Losing lottery tickets can count against that trifecta you correctly picked at the horse track. All those coins down the one-armed bandit in a Las Vegas casino can reduce your roulette wheel winnings.
You just need to keep receipts where possible and a good records, such as logs of your betting activity, both wins and losses.
And, of course, you need to make sure that the documentation you claim as gambling losses is actually from your bets.
Using others losses: Some creative gamblers are using losing lottery tickets that they didn't buy to reduce their federal tax bills.
Gamblers have concocted a scheme to repurpose the dud ducats to offset their winnings. A winner can go online and get $5,000 worth of losing lottery tickets to cover their $5,000 in gambling winnings. The lottery tickets serve as a sort of security blanket if the auditor comes calling.
Ads captured on Craigslist and eBay from Florida to California hawk the tickets so the potential lotto buyer can defraud Uncle Sam.
A Detroit-based seller was getting rid of $10,000 worth of scratch-off tickets for $500. "So ya don't look like a xxxxx :) come tax time," the ad reads.
Good luck with that.
Expect IRS questions: The Internal Revenue Service is going to find it awfully suspicious if in the year you happened to hit it big at the betting tables, you had just enough bets to offset all those winnings.
Be prepared to answer some questions about the specifics of your losing bets.
And if the scratch off game slips are from, say, New Jersey and you live in, oh, New Mexico, the tax man might want to see some evidence that you were in the Garden State for the dates those losing lottery tickets were issued.

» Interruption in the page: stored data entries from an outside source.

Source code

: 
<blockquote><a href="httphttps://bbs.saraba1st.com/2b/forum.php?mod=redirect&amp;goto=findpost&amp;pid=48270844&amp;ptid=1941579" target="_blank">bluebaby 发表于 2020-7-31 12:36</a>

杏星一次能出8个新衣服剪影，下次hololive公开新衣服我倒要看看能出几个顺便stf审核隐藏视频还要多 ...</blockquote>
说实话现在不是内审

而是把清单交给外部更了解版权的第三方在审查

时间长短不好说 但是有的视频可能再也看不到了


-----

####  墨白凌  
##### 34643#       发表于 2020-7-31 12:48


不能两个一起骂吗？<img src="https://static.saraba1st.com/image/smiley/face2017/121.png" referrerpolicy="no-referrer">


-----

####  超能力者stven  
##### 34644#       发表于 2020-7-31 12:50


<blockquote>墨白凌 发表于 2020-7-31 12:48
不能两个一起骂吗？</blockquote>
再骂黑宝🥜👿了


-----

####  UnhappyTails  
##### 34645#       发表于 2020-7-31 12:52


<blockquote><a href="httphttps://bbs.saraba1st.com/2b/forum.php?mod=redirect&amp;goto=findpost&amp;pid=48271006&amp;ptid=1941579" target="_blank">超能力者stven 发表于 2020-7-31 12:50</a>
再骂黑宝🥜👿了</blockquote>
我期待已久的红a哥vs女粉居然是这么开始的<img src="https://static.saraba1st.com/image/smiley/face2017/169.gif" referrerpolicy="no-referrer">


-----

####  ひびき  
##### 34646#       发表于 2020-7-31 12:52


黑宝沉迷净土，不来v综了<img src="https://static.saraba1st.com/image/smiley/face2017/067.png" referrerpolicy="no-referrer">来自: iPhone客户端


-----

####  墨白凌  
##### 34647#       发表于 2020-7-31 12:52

Renting instead of buying: Some filers aren't even bothering to buy the losing lottery tickets. They're just renting them.
Companies are set up to rent losing lottery tickets just for tax audits, according to The Daily Beast story. They will lend them to the taxpayer for a certain period and if in that time the taxpayer is audited, they can use the tickets to justify the gambling loss deduction. After the audit, the tickets are returned to the owner to be lent to others.
In fact, reports the website, "possibly the first prosecution for this type of fraud was of none other than an accountant. Actually, he was a former IRS revenue officer named Henry A. Daneault."
In 1985, one of Daneault's clients won a $2.7 million Massachusetts State Lottery Megabucks jackpot. Daneault, with his client's OK, decided to claim $65,000 in gambling losses for the year. When the IRS flagged the case, Daneault paid a Massachusetts man $500 to rent $200,000 worth of losing lottery and racetrack tickets for a month.
It didn't work. Both Daneault and his lottery-winning client Phillip Cappella pleaded guilty to tax fraud charges and served time in prison.
So keep your own losing betting receipts and nonpaying lottery tickets. I do. Those pictured above are some of my old ones that I held onto for naught since I never won a dang thing!
If I had won, though, they could have helped me reduce my gambling winnings.
But definitely don't try to claim someone else's losing tickets as yours, or you likely will face a loss of your freedom.